What is needed:
Write out, from the entries below, exactly the lines that run between the lines holding "RECT 1.115000 3.245000" and "RECT 5.915000 3.245000", inclusive, and stop there.

[Design files in text formats]

- - - - - - -

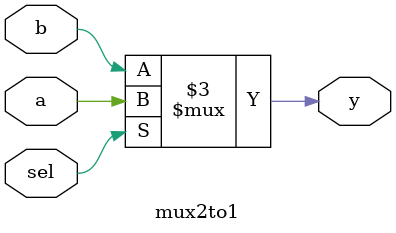
<source format=sv>
module mux2to1 (a,b,sel,y);
	input a,b,sel;
	output reg y;
	
	always @* begin
		if(sel) begin
			y = a;
		end
		else begin
			y = b;
		end
	end 
endmodule
	
</source>
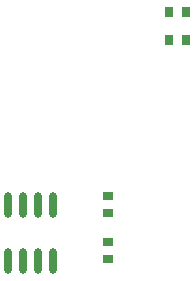
<source format=gbp>
%FSLAX44Y44*%
%MOMM*%
G71*
G01*
G75*
G04 Layer_Color=128*
%ADD10C,0.2540*%
%ADD11R,0.6500X0.9000*%
%ADD12R,0.8000X0.9000*%
%ADD13C,1.2000*%
%ADD14C,0.8000*%
%ADD15C,0.7000*%
%ADD16C,0.2000*%
%ADD17C,1.4000*%
%ADD18C,2.0000*%
%ADD19R,2.0000X2.0000*%
%ADD20C,1.5240*%
%ADD21R,1.0000X1.0000*%
%ADD22C,1.0000*%
%ADD23C,1.6000*%
%ADD24R,1.6000X1.6000*%
%ADD25C,1.2000*%
%ADD26C,0.8000*%
%ADD27O,0.6000X2.2000*%
%ADD28R,0.9000X0.8000*%
%ADD29C,0.5000*%
%ADD30C,0.2500*%
%ADD31C,0.0250*%
%ADD32C,0.4000*%
%ADD33C,0.1500*%
%ADD34R,0.8000X2.8000*%
%ADD35R,0.8532X1.1032*%
%ADD36R,1.0032X1.1032*%
%ADD37C,1.6032*%
%ADD38C,2.2032*%
%ADD39R,2.2032X2.2032*%
%ADD40C,1.7272*%
%ADD41R,1.2032X1.2032*%
%ADD42C,1.2032*%
%ADD43C,1.8032*%
%ADD44R,1.8032X1.8032*%
%ADD45C,1.4032*%
%ADD46C,1.0032*%
%ADD47O,0.8032X2.4032*%
%ADD48R,1.1032X1.0032*%
D12*
X-51470Y239050D02*
D03*
X-65470D02*
D03*
Y215550D02*
D03*
X-51470D02*
D03*
D27*
X-163550Y28200D02*
D03*
X-176250D02*
D03*
X-188950D02*
D03*
X-201650D02*
D03*
X-163550Y76200D02*
D03*
X-176250D02*
D03*
X-188950D02*
D03*
X-201650D02*
D03*
D28*
X-117100Y83200D02*
D03*
Y69200D02*
D03*
Y44300D02*
D03*
Y30300D02*
D03*
M02*

</source>
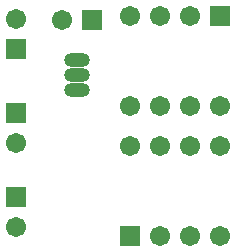
<source format=gbs>
G04 Layer_Color=16711935*
%FSLAX44Y44*%
%MOMM*%
G71*
G01*
G75*
%ADD28R,1.7032X1.7032*%
%ADD29C,1.7032*%
%ADD30R,1.7032X1.7032*%
%ADD31O,2.2032X1.2032*%
%ADD32O,2.2032X1.2032*%
D28*
X90000Y200000D02*
D03*
D29*
X64600D02*
D03*
X25000Y200400D02*
D03*
Y24600D02*
D03*
Y95600D02*
D03*
X147300Y16900D02*
D03*
X172700D02*
D03*
X198100D02*
D03*
X121900Y93100D02*
D03*
X147300D02*
D03*
X172700D02*
D03*
X198100D02*
D03*
X172700Y203100D02*
D03*
X147300D02*
D03*
X121900D02*
D03*
X198100Y126900D02*
D03*
X172700D02*
D03*
X147300D02*
D03*
X121900D02*
D03*
D30*
X25000Y175000D02*
D03*
Y50000D02*
D03*
Y121000D02*
D03*
X121900Y16900D02*
D03*
X198100Y203100D02*
D03*
D31*
X77000Y165700D02*
D03*
Y153000D02*
D03*
D32*
Y140300D02*
D03*
M02*

</source>
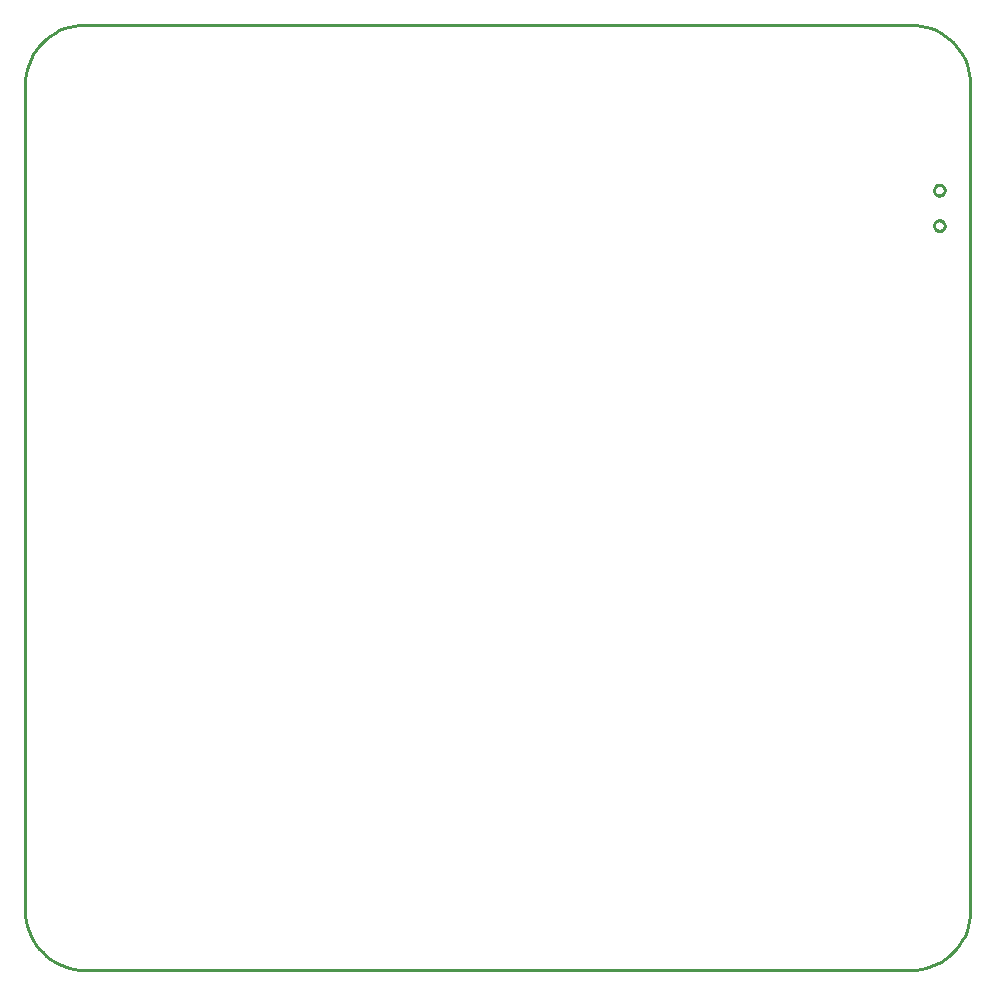
<source format=gbr>
G04 EAGLE Gerber RS-274X export*
G75*
%MOMM*%
%FSLAX34Y34*%
%LPD*%
%IN*%
%IPPOS*%
%AMOC8*
5,1,8,0,0,1.08239X$1,22.5*%
G01*
%ADD10C,0.254000*%


D10*
X0Y50000D02*
X190Y45642D01*
X760Y41318D01*
X1704Y37059D01*
X3015Y32899D01*
X4685Y28869D01*
X6699Y25000D01*
X9042Y21321D01*
X11698Y17861D01*
X14645Y14645D01*
X17861Y11698D01*
X21321Y9042D01*
X25000Y6699D01*
X28869Y4685D01*
X32899Y3015D01*
X37059Y1704D01*
X41318Y760D01*
X45642Y190D01*
X50000Y0D01*
X750000Y0D01*
X754358Y190D01*
X758682Y760D01*
X762941Y1704D01*
X767101Y3015D01*
X771131Y4685D01*
X775000Y6699D01*
X778679Y9042D01*
X782139Y11698D01*
X785355Y14645D01*
X788302Y17861D01*
X790958Y21321D01*
X793301Y25000D01*
X795315Y28869D01*
X796985Y32899D01*
X798296Y37059D01*
X799240Y41318D01*
X799810Y45642D01*
X800000Y50000D01*
X800000Y750000D01*
X799810Y754358D01*
X799240Y758682D01*
X798296Y762941D01*
X796985Y767101D01*
X795315Y771131D01*
X793301Y775000D01*
X790958Y778679D01*
X788302Y782139D01*
X785355Y785355D01*
X782139Y788302D01*
X778679Y790958D01*
X775000Y793301D01*
X771131Y795315D01*
X767101Y796985D01*
X762941Y798296D01*
X758682Y799240D01*
X754358Y799810D01*
X750000Y800000D01*
X50000Y800000D01*
X45642Y799810D01*
X41318Y799240D01*
X37059Y798296D01*
X32899Y796985D01*
X28869Y795315D01*
X25000Y793301D01*
X21321Y790958D01*
X17861Y788302D01*
X14645Y785355D01*
X11698Y782139D01*
X9042Y778679D01*
X6699Y775000D01*
X4685Y771131D01*
X3015Y767101D01*
X1704Y762941D01*
X760Y758682D01*
X190Y754358D01*
X0Y750000D01*
X0Y50000D01*
X774295Y634500D02*
X774880Y634423D01*
X775450Y634270D01*
X775995Y634045D01*
X776505Y633750D01*
X776973Y633391D01*
X777391Y632973D01*
X777750Y632505D01*
X778045Y631995D01*
X778270Y631450D01*
X778423Y630880D01*
X778500Y630295D01*
X778500Y629705D01*
X778423Y629120D01*
X778270Y628550D01*
X778045Y628005D01*
X777750Y627495D01*
X777391Y627027D01*
X776973Y626609D01*
X776505Y626250D01*
X775995Y625955D01*
X775450Y625730D01*
X774880Y625577D01*
X774295Y625500D01*
X773705Y625500D01*
X773120Y625577D01*
X772550Y625730D01*
X772005Y625955D01*
X771495Y626250D01*
X771027Y626609D01*
X770609Y627027D01*
X770250Y627495D01*
X769955Y628005D01*
X769730Y628550D01*
X769577Y629120D01*
X769500Y629705D01*
X769500Y630295D01*
X769577Y630880D01*
X769730Y631450D01*
X769955Y631995D01*
X770250Y632505D01*
X770609Y632973D01*
X771027Y633391D01*
X771495Y633750D01*
X772005Y634045D01*
X772550Y634270D01*
X773120Y634423D01*
X773705Y634500D01*
X774295Y634500D01*
X774295Y664500D02*
X774880Y664423D01*
X775450Y664270D01*
X775995Y664045D01*
X776505Y663750D01*
X776973Y663391D01*
X777391Y662973D01*
X777750Y662505D01*
X778045Y661995D01*
X778270Y661450D01*
X778423Y660880D01*
X778500Y660295D01*
X778500Y659705D01*
X778423Y659120D01*
X778270Y658550D01*
X778045Y658005D01*
X777750Y657495D01*
X777391Y657027D01*
X776973Y656609D01*
X776505Y656250D01*
X775995Y655955D01*
X775450Y655730D01*
X774880Y655577D01*
X774295Y655500D01*
X773705Y655500D01*
X773120Y655577D01*
X772550Y655730D01*
X772005Y655955D01*
X771495Y656250D01*
X771027Y656609D01*
X770609Y657027D01*
X770250Y657495D01*
X769955Y658005D01*
X769730Y658550D01*
X769577Y659120D01*
X769500Y659705D01*
X769500Y660295D01*
X769577Y660880D01*
X769730Y661450D01*
X769955Y661995D01*
X770250Y662505D01*
X770609Y662973D01*
X771027Y663391D01*
X771495Y663750D01*
X772005Y664045D01*
X772550Y664270D01*
X773120Y664423D01*
X773705Y664500D01*
X774295Y664500D01*
M02*

</source>
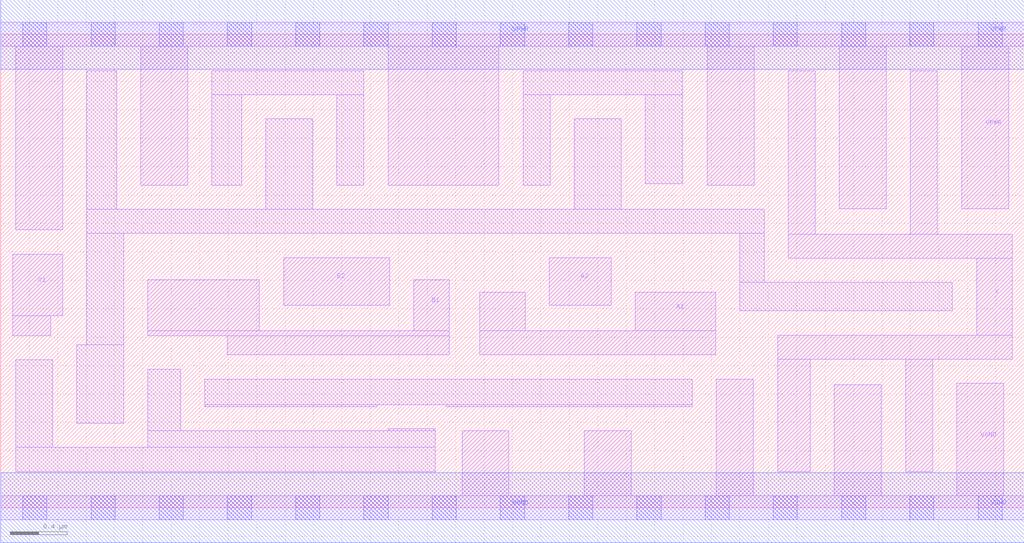
<source format=lef>
# Copyright 2020 The SkyWater PDK Authors
#
# Licensed under the Apache License, Version 2.0 (the "License");
# you may not use this file except in compliance with the License.
# You may obtain a copy of the License at
#
#     https://www.apache.org/licenses/LICENSE-2.0
#
# Unless required by applicable law or agreed to in writing, software
# distributed under the License is distributed on an "AS IS" BASIS,
# WITHOUT WARRANTIES OR CONDITIONS OF ANY KIND, either express or implied.
# See the License for the specific language governing permissions and
# limitations under the License.
#
# SPDX-License-Identifier: Apache-2.0

VERSION 5.7 ;
  NAMESCASESENSITIVE ON ;
  NOWIREEXTENSIONATPIN ON ;
  DIVIDERCHAR "/" ;
  BUSBITCHARS "[]" ;
UNITS
  DATABASE MICRONS 200 ;
END UNITS
MACRO sky130_fd_sc_lp__o221a_4
  CLASS CORE ;
  SOURCE USER ;
  FOREIGN sky130_fd_sc_lp__o221a_4 ;
  ORIGIN  0.000000  0.000000 ;
  SIZE  7.200000 BY  3.330000 ;
  SYMMETRY X Y R90 ;
  SITE unit ;
  PIN A1
    ANTENNAGATEAREA  0.630000 ;
    DIRECTION INPUT ;
    USE SIGNAL ;
    PORT
      LAYER li1 ;
        RECT 3.370000 1.075000 5.030000 1.245000 ;
        RECT 3.370000 1.245000 3.690000 1.515000 ;
        RECT 4.465000 1.245000 5.030000 1.515000 ;
    END
  END A1
  PIN A2
    ANTENNAGATEAREA  0.630000 ;
    DIRECTION INPUT ;
    USE SIGNAL ;
    PORT
      LAYER li1 ;
        RECT 3.860000 1.425000 4.295000 1.760000 ;
    END
  END A2
  PIN B1
    ANTENNAGATEAREA  0.630000 ;
    DIRECTION INPUT ;
    USE SIGNAL ;
    PORT
      LAYER li1 ;
        RECT 1.035000 1.210000 3.155000 1.245000 ;
        RECT 1.035000 1.245000 1.820000 1.605000 ;
        RECT 1.595000 1.075000 3.155000 1.210000 ;
        RECT 2.905000 1.245000 3.155000 1.605000 ;
    END
  END B1
  PIN B2
    ANTENNAGATEAREA  0.630000 ;
    DIRECTION INPUT ;
    USE SIGNAL ;
    PORT
      LAYER li1 ;
        RECT 1.990000 1.425000 2.735000 1.760000 ;
    END
  END B2
  PIN C1
    ANTENNAGATEAREA  0.630000 ;
    DIRECTION INPUT ;
    USE SIGNAL ;
    PORT
      LAYER li1 ;
        RECT 0.085000 1.210000 0.350000 1.350000 ;
        RECT 0.085000 1.350000 0.435000 1.785000 ;
    END
  END C1
  PIN X
    ANTENNADIFFAREA  1.176000 ;
    DIRECTION OUTPUT ;
    USE SIGNAL ;
    PORT
      LAYER li1 ;
        RECT 5.465000 0.255000 5.695000 1.045000 ;
        RECT 5.465000 1.045000 7.115000 1.215000 ;
        RECT 5.540000 1.755000 7.115000 1.925000 ;
        RECT 5.540000 1.925000 5.730000 3.075000 ;
        RECT 6.365000 0.255000 6.555000 1.045000 ;
        RECT 6.400000 1.925000 6.590000 3.075000 ;
        RECT 6.865000 1.215000 7.115000 1.755000 ;
    END
  END X
  PIN VGND
    DIRECTION INOUT ;
    USE GROUND ;
    PORT
      LAYER li1 ;
        RECT 0.000000 -0.085000 7.200000 0.085000 ;
        RECT 3.245000  0.085000 3.575000 0.540000 ;
        RECT 4.105000  0.085000 4.435000 0.540000 ;
        RECT 5.035000  0.085000 5.295000 0.905000 ;
        RECT 5.865000  0.085000 6.195000 0.865000 ;
        RECT 6.725000  0.085000 7.055000 0.875000 ;
      LAYER mcon ;
        RECT 0.155000 -0.085000 0.325000 0.085000 ;
        RECT 0.635000 -0.085000 0.805000 0.085000 ;
        RECT 1.115000 -0.085000 1.285000 0.085000 ;
        RECT 1.595000 -0.085000 1.765000 0.085000 ;
        RECT 2.075000 -0.085000 2.245000 0.085000 ;
        RECT 2.555000 -0.085000 2.725000 0.085000 ;
        RECT 3.035000 -0.085000 3.205000 0.085000 ;
        RECT 3.515000 -0.085000 3.685000 0.085000 ;
        RECT 3.995000 -0.085000 4.165000 0.085000 ;
        RECT 4.475000 -0.085000 4.645000 0.085000 ;
        RECT 4.955000 -0.085000 5.125000 0.085000 ;
        RECT 5.435000 -0.085000 5.605000 0.085000 ;
        RECT 5.915000 -0.085000 6.085000 0.085000 ;
        RECT 6.395000 -0.085000 6.565000 0.085000 ;
        RECT 6.875000 -0.085000 7.045000 0.085000 ;
      LAYER met1 ;
        RECT 0.000000 -0.245000 7.200000 0.245000 ;
    END
  END VGND
  PIN VPWR
    DIRECTION INOUT ;
    USE POWER ;
    PORT
      LAYER li1 ;
        RECT 0.000000 3.245000 7.200000 3.415000 ;
        RECT 0.105000 1.955000 0.435000 3.245000 ;
        RECT 0.985000 2.270000 1.315000 3.245000 ;
        RECT 2.725000 2.270000 3.505000 3.245000 ;
        RECT 4.970000 2.270000 5.300000 3.245000 ;
        RECT 5.900000 2.105000 6.230000 3.245000 ;
        RECT 6.760000 2.105000 7.090000 3.245000 ;
      LAYER mcon ;
        RECT 0.155000 3.245000 0.325000 3.415000 ;
        RECT 0.635000 3.245000 0.805000 3.415000 ;
        RECT 1.115000 3.245000 1.285000 3.415000 ;
        RECT 1.595000 3.245000 1.765000 3.415000 ;
        RECT 2.075000 3.245000 2.245000 3.415000 ;
        RECT 2.555000 3.245000 2.725000 3.415000 ;
        RECT 3.035000 3.245000 3.205000 3.415000 ;
        RECT 3.515000 3.245000 3.685000 3.415000 ;
        RECT 3.995000 3.245000 4.165000 3.415000 ;
        RECT 4.475000 3.245000 4.645000 3.415000 ;
        RECT 4.955000 3.245000 5.125000 3.415000 ;
        RECT 5.435000 3.245000 5.605000 3.415000 ;
        RECT 5.915000 3.245000 6.085000 3.415000 ;
        RECT 6.395000 3.245000 6.565000 3.415000 ;
        RECT 6.875000 3.245000 7.045000 3.415000 ;
      LAYER met1 ;
        RECT 0.000000 3.085000 7.200000 3.575000 ;
    END
  END VPWR
  OBS
    LAYER li1 ;
      RECT 0.105000 0.255000 3.055000 0.425000 ;
      RECT 0.105000 0.425000 0.365000 1.040000 ;
      RECT 0.535000 0.595000 0.865000 1.145000 ;
      RECT 0.605000 1.145000 0.865000 1.930000 ;
      RECT 0.605000 1.930000 5.370000 2.100000 ;
      RECT 0.605000 2.100000 0.815000 3.075000 ;
      RECT 1.035000 0.425000 3.055000 0.540000 ;
      RECT 1.035000 0.540000 1.265000 0.975000 ;
      RECT 1.435000 0.710000 2.645000 0.725000 ;
      RECT 1.435000 0.725000 4.865000 0.905000 ;
      RECT 1.485000 2.270000 1.695000 2.905000 ;
      RECT 1.485000 2.905000 2.555000 3.075000 ;
      RECT 1.865000 2.100000 2.195000 2.735000 ;
      RECT 2.365000 2.270000 2.555000 2.905000 ;
      RECT 2.725000 0.540000 3.055000 0.555000 ;
      RECT 3.135000 0.710000 4.865000 0.725000 ;
      RECT 3.675000 2.270000 3.865000 2.905000 ;
      RECT 3.675000 2.905000 4.795000 3.075000 ;
      RECT 4.035000 2.100000 4.365000 2.735000 ;
      RECT 4.535000 2.280000 4.795000 2.905000 ;
      RECT 5.200000 1.385000 6.695000 1.585000 ;
      RECT 5.200000 1.585000 5.370000 1.930000 ;
  END
END sky130_fd_sc_lp__o221a_4

</source>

- - - - - - -

Response area:
        RECT 1.115000 3.245000 1.285000 3.415000 ;
        RECT 1.595000 3.245000 1.765000 3.415000 ;
        RECT 2.075000 3.245000 2.245000 3.415000 ;
        RECT 2.555000 3.245000 2.725000 3.415000 ;
        RECT 3.035000 3.245000 3.205000 3.415000 ;
        RECT 3.515000 3.245000 3.685000 3.415000 ;
        RECT 3.995000 3.245000 4.165000 3.415000 ;
        RECT 4.475000 3.245000 4.645000 3.415000 ;
        RECT 4.955000 3.245000 5.125000 3.415000 ;
        RECT 5.435000 3.245000 5.605000 3.415000 ;
        RECT 5.915000 3.245000 6.085000 3.415000 ;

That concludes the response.